Here’s photo of Hurricane Patricia from the AP. This one is going to be really dangerous.
Residents of a stretch of Mexico’s Pacific Coast dotted with resorts and fishing villages boarded up homes and bought supplies ahead of Friday’s arrival of Hurricane Patricia, a monster Category 5 storm that forecasters say is the strongest ever recorded in the Western hemisphere.
With maximum sustained winds near 200 mph (325 kph), Patricia is the strongest storm ever recorded in the eastern Pacific or in the Atlantic, said Dave Roberts, a hurricane specialist at the U.S. National Hurricane Center.
Patricia’s power was comparable to that of Typhoon Haiyan, which left more than 7,300 dead or missing in the Philippines two years ago, according to the U.N.’s World Meteorological Organization.
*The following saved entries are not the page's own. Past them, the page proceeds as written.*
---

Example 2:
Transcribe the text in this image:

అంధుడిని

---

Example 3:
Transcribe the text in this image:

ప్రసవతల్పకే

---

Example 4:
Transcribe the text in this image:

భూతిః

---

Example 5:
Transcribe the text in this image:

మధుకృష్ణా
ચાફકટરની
In Mexico, officials declared a state of emergency in dozens of municipalities in Colima, Nayarit and Jalisco states that contain the bustling port of Manzanillo and the posh resort of Puerto Vallarta. The governor of Colima ordered schools closed on Friday, when the storm was forecast to make what the Hurricane Center called a “potentially catastrophic landfall.”
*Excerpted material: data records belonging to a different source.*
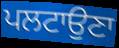
ਪਲਟਾਉਣਾ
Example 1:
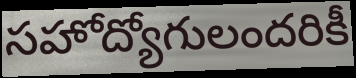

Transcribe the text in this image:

సహోద్యోగులందరికీ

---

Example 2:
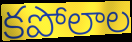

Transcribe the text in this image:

కపోలాల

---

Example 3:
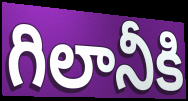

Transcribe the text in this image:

గిలానీకి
Rain pounded Manzanillo late Thursday while people took last-minute measures ahead of Patricia, which quickly grew from a tropical storm into a Category 5 hurricane, leaving authorities scrambling to make people safe…
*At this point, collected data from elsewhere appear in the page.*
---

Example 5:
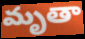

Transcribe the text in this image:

మృతా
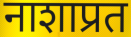
नाशाप्रत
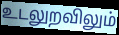
உடலுறவிலும்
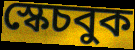
স্কেচবুক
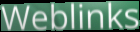
Weblinks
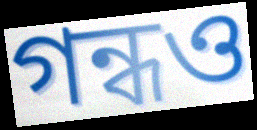
গন্ধও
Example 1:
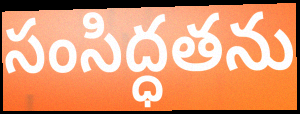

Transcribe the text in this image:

సంసిద్ధతను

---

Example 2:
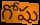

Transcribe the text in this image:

గోషు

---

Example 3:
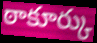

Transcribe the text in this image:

ఠాకూర్కు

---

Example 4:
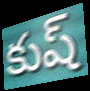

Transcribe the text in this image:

కుష్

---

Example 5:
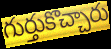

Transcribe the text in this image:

గుర్తుకొచ్చారు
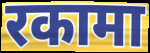
रकामा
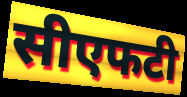
सीएफटी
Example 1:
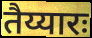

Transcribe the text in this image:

तैय्यारः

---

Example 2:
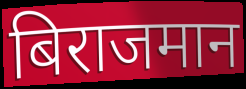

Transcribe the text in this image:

बिराजमान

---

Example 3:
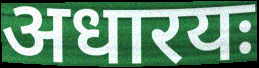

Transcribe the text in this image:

अधारयः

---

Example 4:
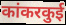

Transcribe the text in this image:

कांकरकुई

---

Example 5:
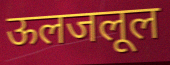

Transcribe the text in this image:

ऊलजलूल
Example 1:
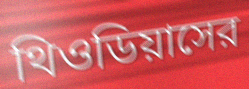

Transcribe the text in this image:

থিওডিয়াসের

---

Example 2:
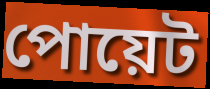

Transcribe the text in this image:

পোয়েট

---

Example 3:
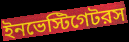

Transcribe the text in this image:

ইনভেস্টিগেটরস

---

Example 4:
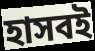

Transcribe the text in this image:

হাসবই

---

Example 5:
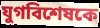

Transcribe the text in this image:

যুগবিশেষকে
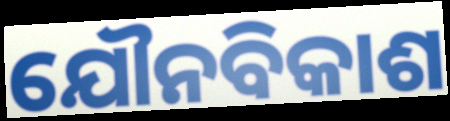
ଯୌନବିକାଶ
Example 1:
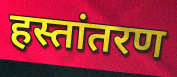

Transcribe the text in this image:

हस्तांतरण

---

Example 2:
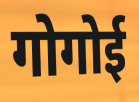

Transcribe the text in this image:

गोगोई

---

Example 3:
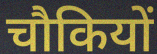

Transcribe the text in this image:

चौकियों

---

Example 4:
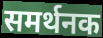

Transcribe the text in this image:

समर्थनक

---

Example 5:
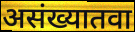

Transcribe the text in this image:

A hurricane warning was in effect for the Mexican coast from San Blas to Punta San Telmo, a stretch that includes Manzanillo and Puerto Vallarta. A broader area was under hurricane watch, tropical storm warning or tropical storm watch.
The Hurricane Center said Patricia was expected to bring rainfall of 6 to 12 inches, with isolated amounts of up to 20 inches in some locations. Tropical storm conditions were expected to reach land late Thursday or early Friday, complicating any remaining preparation work at that point.
“We are calm,” said Gabriel Lopez, a worker at Las Hadas Hotel in Manzanillo. “We don’t know what direction (the storm) will take, but apparently it’s headed this way. … If there is an emergency we will take care of the people. There are rooms that are not exposed to wind or glass.”